[MATERIAL SUPPLIED]
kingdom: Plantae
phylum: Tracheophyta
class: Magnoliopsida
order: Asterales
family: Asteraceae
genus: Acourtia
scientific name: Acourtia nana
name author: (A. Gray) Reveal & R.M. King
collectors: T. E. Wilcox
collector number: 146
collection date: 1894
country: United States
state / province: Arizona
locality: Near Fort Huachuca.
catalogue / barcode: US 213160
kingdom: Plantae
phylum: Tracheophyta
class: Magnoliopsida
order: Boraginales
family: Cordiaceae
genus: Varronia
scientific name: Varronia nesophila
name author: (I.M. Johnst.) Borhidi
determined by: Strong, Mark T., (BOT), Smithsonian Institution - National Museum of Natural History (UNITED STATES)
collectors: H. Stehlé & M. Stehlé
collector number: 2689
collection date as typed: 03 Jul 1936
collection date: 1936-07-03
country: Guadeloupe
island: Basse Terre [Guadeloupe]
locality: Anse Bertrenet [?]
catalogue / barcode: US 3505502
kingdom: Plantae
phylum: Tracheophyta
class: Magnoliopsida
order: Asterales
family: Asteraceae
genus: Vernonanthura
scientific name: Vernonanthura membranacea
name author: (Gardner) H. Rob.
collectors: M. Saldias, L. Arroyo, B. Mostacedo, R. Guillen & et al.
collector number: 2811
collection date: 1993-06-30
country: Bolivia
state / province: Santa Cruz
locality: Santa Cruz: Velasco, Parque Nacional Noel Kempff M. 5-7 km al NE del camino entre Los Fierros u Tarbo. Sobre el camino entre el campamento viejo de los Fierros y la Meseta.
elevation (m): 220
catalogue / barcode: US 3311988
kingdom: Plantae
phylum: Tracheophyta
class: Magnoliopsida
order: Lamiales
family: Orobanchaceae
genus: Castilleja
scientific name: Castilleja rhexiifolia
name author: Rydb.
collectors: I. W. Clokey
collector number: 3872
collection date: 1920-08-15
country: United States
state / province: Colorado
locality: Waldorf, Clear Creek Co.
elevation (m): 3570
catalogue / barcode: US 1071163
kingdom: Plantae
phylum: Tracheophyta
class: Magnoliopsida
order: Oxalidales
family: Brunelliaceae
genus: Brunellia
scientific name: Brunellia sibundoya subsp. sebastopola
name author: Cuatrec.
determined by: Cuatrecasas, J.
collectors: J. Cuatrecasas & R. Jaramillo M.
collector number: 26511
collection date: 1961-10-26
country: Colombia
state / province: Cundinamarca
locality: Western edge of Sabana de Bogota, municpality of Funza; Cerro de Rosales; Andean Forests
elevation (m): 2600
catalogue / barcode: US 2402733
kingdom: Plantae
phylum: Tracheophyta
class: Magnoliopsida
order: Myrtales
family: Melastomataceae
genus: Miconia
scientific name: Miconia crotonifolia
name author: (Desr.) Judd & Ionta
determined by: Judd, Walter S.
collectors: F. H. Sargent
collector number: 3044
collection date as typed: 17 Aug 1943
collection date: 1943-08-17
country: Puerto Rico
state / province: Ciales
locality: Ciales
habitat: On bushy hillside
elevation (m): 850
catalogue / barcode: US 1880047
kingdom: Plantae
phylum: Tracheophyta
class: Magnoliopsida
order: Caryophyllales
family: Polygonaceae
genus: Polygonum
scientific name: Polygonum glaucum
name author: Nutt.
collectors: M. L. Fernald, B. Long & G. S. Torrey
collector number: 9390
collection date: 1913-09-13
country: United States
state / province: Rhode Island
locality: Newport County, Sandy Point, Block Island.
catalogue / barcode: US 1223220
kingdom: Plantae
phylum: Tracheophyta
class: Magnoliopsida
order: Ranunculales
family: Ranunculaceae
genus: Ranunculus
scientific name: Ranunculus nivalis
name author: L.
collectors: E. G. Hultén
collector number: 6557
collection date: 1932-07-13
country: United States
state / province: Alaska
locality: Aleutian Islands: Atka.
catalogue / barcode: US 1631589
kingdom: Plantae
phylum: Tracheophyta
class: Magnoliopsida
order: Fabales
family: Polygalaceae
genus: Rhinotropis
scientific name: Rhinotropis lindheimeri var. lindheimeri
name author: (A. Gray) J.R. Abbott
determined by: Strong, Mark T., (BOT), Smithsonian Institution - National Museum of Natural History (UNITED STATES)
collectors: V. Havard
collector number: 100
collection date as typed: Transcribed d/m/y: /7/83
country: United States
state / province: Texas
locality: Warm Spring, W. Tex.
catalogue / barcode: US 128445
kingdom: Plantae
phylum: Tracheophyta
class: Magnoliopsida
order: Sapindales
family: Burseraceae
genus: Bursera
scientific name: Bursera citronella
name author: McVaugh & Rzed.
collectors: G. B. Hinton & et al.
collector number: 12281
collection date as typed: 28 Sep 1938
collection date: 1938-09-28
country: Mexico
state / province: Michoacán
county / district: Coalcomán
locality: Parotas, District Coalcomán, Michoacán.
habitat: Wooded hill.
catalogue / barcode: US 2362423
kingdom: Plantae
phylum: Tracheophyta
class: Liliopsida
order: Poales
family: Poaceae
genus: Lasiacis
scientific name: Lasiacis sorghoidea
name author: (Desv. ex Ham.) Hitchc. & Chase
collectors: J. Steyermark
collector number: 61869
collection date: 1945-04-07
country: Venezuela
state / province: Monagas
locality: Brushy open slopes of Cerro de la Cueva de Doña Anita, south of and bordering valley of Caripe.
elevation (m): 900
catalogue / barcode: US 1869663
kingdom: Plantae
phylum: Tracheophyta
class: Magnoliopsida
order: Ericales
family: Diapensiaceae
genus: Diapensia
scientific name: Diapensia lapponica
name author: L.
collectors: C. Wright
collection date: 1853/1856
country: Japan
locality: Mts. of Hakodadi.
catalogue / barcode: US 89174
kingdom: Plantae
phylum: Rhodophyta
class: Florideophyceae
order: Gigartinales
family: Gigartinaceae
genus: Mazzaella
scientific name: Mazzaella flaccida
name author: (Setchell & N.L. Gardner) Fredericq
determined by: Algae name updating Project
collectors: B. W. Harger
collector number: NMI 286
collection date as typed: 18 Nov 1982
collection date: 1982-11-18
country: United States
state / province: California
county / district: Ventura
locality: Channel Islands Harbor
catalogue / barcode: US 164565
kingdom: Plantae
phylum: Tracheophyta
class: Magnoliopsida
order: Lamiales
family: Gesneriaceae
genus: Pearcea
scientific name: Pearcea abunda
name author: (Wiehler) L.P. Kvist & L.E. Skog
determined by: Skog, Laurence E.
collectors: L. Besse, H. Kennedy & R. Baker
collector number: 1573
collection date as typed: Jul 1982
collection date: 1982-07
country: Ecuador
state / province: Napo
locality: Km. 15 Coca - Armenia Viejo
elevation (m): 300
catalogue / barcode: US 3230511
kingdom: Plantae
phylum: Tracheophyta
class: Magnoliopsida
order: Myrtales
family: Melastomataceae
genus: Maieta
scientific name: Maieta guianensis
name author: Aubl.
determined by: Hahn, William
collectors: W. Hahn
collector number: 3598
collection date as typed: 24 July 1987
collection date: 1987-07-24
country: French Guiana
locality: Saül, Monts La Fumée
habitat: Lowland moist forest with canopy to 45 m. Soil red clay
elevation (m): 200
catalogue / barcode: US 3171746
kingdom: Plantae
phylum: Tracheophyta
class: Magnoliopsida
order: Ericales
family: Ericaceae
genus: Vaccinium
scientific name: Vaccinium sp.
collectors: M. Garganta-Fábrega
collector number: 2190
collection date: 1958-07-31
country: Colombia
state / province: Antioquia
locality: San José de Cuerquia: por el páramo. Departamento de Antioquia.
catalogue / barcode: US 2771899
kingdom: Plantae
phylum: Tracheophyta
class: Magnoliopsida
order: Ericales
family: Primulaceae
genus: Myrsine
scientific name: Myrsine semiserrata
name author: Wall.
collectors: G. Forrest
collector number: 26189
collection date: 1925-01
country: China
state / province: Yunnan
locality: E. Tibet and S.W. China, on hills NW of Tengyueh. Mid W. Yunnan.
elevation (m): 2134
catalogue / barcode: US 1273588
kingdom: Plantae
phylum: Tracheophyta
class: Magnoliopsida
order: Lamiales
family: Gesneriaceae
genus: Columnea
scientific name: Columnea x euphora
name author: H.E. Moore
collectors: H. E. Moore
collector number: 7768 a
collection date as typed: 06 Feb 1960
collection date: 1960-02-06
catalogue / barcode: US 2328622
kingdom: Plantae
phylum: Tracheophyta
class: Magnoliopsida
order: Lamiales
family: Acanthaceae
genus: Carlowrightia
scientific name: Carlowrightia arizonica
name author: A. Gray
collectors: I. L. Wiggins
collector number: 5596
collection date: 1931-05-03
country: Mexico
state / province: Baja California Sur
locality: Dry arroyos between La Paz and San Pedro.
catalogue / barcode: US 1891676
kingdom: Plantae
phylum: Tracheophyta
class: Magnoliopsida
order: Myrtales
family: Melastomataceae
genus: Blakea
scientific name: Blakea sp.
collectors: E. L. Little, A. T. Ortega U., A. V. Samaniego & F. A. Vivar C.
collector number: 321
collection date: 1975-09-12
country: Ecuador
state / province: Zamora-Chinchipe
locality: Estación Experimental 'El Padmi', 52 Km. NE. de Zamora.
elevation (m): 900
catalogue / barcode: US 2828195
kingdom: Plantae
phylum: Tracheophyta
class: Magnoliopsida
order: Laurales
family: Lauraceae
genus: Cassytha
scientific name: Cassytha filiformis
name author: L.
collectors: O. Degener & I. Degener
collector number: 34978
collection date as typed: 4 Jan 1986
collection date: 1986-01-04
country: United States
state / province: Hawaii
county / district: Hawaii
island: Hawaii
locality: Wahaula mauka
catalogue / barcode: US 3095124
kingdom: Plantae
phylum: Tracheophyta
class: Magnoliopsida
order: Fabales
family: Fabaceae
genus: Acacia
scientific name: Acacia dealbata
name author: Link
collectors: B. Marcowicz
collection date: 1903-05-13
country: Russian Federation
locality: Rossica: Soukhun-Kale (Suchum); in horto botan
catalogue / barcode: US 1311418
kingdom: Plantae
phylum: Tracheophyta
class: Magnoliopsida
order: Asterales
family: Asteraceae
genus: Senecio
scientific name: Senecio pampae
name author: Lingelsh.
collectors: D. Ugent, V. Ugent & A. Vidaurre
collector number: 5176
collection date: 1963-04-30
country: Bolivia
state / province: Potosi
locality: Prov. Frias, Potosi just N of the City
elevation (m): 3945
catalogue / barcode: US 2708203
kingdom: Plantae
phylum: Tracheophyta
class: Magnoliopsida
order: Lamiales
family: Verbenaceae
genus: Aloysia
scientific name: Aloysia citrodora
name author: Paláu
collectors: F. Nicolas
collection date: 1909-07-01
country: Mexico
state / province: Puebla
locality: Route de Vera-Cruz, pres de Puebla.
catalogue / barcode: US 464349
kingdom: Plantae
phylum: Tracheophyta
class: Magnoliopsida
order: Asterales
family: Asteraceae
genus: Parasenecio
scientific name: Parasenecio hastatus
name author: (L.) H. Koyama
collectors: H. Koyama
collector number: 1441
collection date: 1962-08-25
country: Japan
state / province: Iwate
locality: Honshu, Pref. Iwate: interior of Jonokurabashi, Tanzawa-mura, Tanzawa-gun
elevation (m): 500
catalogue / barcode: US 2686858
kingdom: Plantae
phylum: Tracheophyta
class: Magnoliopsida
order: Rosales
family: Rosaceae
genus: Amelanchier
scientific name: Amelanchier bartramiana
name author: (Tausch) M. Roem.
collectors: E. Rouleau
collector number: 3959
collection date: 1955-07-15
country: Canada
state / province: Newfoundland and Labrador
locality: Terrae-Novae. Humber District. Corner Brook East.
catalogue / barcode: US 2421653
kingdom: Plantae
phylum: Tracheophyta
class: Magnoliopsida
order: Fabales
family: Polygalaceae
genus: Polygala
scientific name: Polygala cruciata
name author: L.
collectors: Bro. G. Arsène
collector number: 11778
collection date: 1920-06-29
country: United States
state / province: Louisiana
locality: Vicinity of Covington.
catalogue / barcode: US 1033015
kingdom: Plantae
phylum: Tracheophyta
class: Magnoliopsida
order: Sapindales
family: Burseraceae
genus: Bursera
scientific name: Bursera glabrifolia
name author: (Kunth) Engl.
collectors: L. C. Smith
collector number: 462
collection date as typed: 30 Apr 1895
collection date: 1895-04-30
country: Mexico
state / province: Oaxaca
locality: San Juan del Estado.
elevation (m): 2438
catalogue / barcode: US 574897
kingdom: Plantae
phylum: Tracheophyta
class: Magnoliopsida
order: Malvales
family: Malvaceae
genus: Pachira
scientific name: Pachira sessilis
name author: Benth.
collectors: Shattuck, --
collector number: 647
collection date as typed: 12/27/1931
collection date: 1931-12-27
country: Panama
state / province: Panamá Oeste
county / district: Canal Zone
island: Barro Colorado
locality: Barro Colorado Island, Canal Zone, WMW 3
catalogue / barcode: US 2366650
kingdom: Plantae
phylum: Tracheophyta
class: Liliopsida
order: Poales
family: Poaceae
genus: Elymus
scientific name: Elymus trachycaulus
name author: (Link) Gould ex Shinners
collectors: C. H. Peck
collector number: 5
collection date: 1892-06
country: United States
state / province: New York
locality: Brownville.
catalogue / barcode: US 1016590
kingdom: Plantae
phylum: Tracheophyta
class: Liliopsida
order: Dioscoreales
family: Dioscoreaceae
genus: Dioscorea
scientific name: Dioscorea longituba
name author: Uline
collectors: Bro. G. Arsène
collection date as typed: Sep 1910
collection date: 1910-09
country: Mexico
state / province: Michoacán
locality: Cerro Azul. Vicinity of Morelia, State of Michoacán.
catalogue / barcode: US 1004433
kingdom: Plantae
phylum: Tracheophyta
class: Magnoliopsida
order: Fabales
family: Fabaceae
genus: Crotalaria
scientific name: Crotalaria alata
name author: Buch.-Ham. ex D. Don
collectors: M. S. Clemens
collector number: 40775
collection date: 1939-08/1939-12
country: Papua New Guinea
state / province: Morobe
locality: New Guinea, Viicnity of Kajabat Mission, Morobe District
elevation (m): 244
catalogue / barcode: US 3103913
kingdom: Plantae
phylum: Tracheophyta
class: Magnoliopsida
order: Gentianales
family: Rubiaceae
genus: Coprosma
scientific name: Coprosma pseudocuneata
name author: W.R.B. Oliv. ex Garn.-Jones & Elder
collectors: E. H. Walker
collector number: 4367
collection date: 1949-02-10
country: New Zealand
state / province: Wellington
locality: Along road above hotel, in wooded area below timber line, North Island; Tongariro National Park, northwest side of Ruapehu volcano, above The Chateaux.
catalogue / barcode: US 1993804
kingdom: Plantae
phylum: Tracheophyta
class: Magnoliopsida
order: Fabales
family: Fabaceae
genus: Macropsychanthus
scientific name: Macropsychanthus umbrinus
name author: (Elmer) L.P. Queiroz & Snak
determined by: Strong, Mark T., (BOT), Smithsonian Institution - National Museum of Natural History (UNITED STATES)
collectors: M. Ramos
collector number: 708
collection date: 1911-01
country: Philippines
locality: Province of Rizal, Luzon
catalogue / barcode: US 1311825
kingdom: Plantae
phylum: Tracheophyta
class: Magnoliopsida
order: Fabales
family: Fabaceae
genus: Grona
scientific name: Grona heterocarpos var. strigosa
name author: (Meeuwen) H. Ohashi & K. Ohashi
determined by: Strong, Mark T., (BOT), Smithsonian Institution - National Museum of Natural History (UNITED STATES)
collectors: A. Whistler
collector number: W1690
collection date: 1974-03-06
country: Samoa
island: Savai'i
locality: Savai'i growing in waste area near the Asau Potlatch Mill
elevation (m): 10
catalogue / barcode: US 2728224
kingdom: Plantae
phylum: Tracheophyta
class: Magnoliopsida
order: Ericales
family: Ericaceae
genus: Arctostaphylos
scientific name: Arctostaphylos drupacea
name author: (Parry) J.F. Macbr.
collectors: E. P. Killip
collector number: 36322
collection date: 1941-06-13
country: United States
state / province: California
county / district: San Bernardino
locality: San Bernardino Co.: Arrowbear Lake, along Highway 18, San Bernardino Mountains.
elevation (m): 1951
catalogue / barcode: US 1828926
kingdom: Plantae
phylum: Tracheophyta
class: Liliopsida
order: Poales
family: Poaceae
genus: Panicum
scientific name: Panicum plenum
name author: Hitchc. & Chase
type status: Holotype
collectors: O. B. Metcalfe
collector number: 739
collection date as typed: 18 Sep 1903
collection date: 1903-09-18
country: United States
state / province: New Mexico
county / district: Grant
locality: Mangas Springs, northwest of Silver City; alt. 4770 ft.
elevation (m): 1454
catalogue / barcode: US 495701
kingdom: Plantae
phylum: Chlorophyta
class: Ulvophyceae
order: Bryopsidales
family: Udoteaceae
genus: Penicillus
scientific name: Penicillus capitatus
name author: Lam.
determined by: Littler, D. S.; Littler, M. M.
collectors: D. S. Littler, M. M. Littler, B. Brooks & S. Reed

[PROBLEM DESCRIPTION]
Rewrite every line of the items from the one containing "determined by: Judd, Walter S." down to the one containing "collection date: 1913-09-13", changing "collector number" to "collector no." and leaving everything else as it stands.

[WRITTEN RESPONSE]
determined by: Judd, Walter S.
collectors: F. H. Sargent
collector no.: 3044
collection date as typed: 17 Aug 1943
collection date: 1943-08-17
country: Puerto Rico
state / province: Ciales
locality: Ciales
habitat: On bushy hillside
elevation (m): 850
catalogue / barcode: US 1880047
kingdom: Plantae
phylum: Tracheophyta
class: Magnoliopsida
order: Caryophyllales
family: Polygonaceae
genus: Polygonum
scientific name: Polygonum glaucum
name author: Nutt.
collectors: M. L. Fernald, B. Long & G. S. Torrey
collector no.: 9390
collection date: 1913-09-13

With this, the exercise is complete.